In response to concerns from county resident Ned Bond — an anti-blight activist who frequently takes photos and video of downtown buildings and gives them to the city when he thinks owners are falling short on maintenance — city code enforcement officers in March checked out the property and confirmed a set of violations. Brittany Parks, the city’s acting division manager for code enforcement, said the owner, 200 E. Patrick Street, LLC, was issued a notice of violation with steps it needed to take to gain compliance.
Will Randall, the general manager of 200 E. Patrick Street, LLC, wrote Tuesday in an email that the family is addressing the complaints.
“Our contractor and property manager met just this past weekend with representatives of the city and are coming up with a plan to address the violations as cost effectively as possible,” Randall wrote. A crew was spotted working on the tannery building on Good Friday.
Parks said Monday that she believes members of the Randall family have promptly addressed every code violation that has been issued at the tannery site in the past several years.
According to city documents, the code complaints at the Birely Tannery building issued on March 20 and 27 include:
- Missing, damaged and improperly boarded-up windows.

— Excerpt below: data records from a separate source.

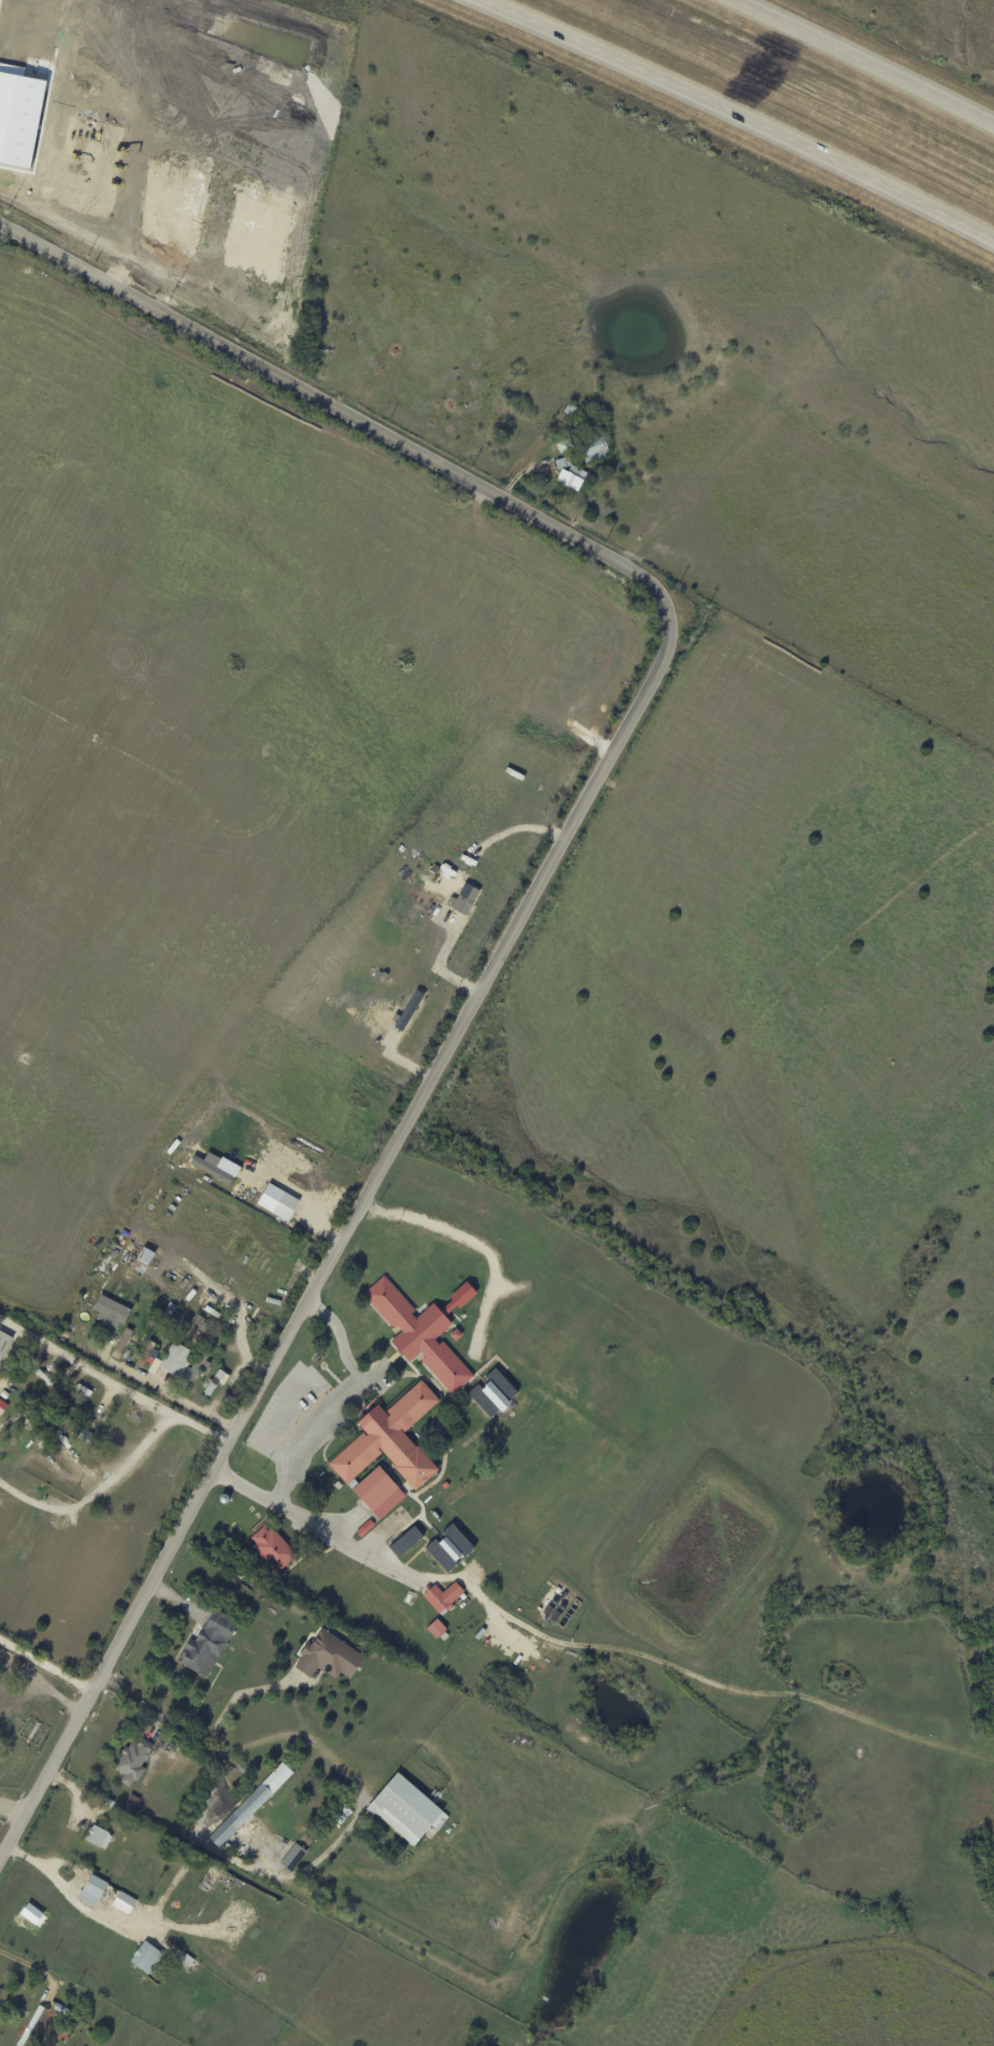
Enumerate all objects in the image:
road: (861, 66)
road: (717, 115)
road: (28, 319)
building: (571, 410)
building: (594, 447)
building: (564, 462)
building: (572, 480)
road: (123, 716)
building: (466, 897)
road: (531, 897)
building: (409, 1011)
road: (15, 1101)
building: (217, 1166)
road: (299, 1196)
building: (279, 1201)
road: (470, 1245)
building: (146, 1256)
building: (113, 1308)
building: (212, 1308)
building: (168, 1312)
building: (198, 1320)
building: (204, 1327)
road: (239, 1329)
building: (424, 1330)
building: (458, 1334)
building: (4, 1343)
building: (122, 1344)
building: (147, 1354)
building: (154, 1354)
building: (177, 1358)
road: (86, 1370)
building: (189, 1370)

- Missing and damaged lintels.
- Missing or damaged and rotting soffits, roof trim and fascia.
- Missing drainpipe and defective gutters.
- Chipped or missing paint.
Collectively, the code enforcement office expressed concerns that these maintenance problems could lead to further water damage to the building.
In the past year, two other notices of violation were issued to the tannery owners. Repairs were made, and the cases closed.
The tannery building was initially set for demolition in the plans for the hotel and conference center and may still be torn down. The city’s Historic Preservation Commission will have the final say on any demolition order.
Officials with the Maryland Historical Trust announced in February that the tannery building and archaeological site at East Patrick and Carroll streets belong on the National Register of Historic Places. The designation means that historic elements of the site must be preserved through any future development, but that does not determine whether the building will or won’t be demolished.
The Birely Tannery was established in 1830 and operated until 1952. The current building was constructed in 1909 after a fire.